Only the lines from the one that contains "left elbow: (208, 298, 12)" through the last line of the records should appear, each printed exactly as it is.

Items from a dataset
>>>>

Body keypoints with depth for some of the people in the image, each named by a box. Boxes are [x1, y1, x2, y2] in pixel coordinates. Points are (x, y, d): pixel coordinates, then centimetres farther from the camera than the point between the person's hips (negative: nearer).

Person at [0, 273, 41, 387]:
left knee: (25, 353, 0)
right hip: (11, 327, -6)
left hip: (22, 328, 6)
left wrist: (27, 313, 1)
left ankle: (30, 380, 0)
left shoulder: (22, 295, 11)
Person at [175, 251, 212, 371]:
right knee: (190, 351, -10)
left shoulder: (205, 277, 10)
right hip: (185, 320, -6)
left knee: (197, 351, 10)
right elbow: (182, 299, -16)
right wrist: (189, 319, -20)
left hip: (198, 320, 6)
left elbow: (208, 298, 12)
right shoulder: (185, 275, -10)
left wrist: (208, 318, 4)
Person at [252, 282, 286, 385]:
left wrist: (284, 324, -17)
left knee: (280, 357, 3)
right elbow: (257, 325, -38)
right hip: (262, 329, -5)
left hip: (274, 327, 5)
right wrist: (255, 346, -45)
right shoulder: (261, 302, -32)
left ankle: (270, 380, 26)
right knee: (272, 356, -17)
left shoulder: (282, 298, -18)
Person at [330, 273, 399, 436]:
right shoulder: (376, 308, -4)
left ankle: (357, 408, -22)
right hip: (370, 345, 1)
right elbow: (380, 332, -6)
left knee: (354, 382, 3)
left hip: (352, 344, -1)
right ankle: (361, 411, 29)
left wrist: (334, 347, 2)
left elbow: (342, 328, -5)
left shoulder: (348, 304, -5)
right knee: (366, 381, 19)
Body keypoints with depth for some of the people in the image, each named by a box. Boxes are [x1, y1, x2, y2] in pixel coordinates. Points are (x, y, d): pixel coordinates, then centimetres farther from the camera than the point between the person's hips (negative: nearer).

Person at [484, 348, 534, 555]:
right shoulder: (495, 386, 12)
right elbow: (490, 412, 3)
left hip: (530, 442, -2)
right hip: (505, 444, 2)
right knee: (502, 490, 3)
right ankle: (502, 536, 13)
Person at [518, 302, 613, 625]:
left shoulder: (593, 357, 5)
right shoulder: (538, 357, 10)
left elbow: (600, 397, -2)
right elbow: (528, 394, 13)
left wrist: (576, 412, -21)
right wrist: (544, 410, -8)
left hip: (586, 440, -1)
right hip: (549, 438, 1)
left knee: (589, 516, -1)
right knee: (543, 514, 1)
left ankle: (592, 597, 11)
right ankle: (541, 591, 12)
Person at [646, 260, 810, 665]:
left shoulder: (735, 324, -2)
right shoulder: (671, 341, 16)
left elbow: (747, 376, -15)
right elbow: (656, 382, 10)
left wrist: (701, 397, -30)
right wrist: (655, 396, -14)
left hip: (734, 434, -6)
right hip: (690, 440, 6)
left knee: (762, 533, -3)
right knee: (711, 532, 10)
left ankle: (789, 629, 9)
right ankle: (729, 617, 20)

<<<<

| Written response |
left elbow: (208, 298, 12)
right shoulder: (185, 275, -10)
left wrist: (208, 318, 4)
Person at [252, 282, 286, 385]:
left wrist: (284, 324, -17)
left knee: (280, 357, 3)
right elbow: (257, 325, -38)
right hip: (262, 329, -5)
left hip: (274, 327, 5)
right wrist: (255, 346, -45)
right shoulder: (261, 302, -32)
left ankle: (270, 380, 26)
right knee: (272, 356, -17)
left shoulder: (282, 298, -18)
Person at [330, 273, 399, 436]:
right shoulder: (376, 308, -4)
left ankle: (357, 408, -22)
right hip: (370, 345, 1)
right elbow: (380, 332, -6)
left knee: (354, 382, 3)
left hip: (352, 344, -1)
right ankle: (361, 411, 29)
left wrist: (334, 347, 2)
left elbow: (342, 328, -5)
left shoulder: (348, 304, -5)
right knee: (366, 381, 19)
Body keypoints with depth for some of the people in the image, each named by a box. Boxes are [x1, y1, x2, y2] in pixel coordinates. Points are (x, y, d): pixel coordinates, then centimetres farther from the camera than the point between the person's hips (negative: nearer).

Person at [484, 348, 534, 555]:
right shoulder: (495, 386, 12)
right elbow: (490, 412, 3)
left hip: (530, 442, -2)
right hip: (505, 444, 2)
right knee: (502, 490, 3)
right ankle: (502, 536, 13)
Person at [518, 302, 613, 625]:
left shoulder: (593, 357, 5)
right shoulder: (538, 357, 10)
left elbow: (600, 397, -2)
right elbow: (528, 394, 13)
left wrist: (576, 412, -21)
right wrist: (544, 410, -8)
left hip: (586, 440, -1)
right hip: (549, 438, 1)
left knee: (589, 516, -1)
right knee: (543, 514, 1)
left ankle: (592, 597, 11)
right ankle: (541, 591, 12)
Person at [646, 260, 810, 665]:
left shoulder: (735, 324, -2)
right shoulder: (671, 341, 16)
left elbow: (747, 376, -15)
right elbow: (656, 382, 10)
left wrist: (701, 397, -30)
right wrist: (655, 396, -14)
left hip: (734, 434, -6)
right hip: (690, 440, 6)
left knee: (762, 533, -3)
right knee: (711, 532, 10)
left ankle: (789, 629, 9)
right ankle: (729, 617, 20)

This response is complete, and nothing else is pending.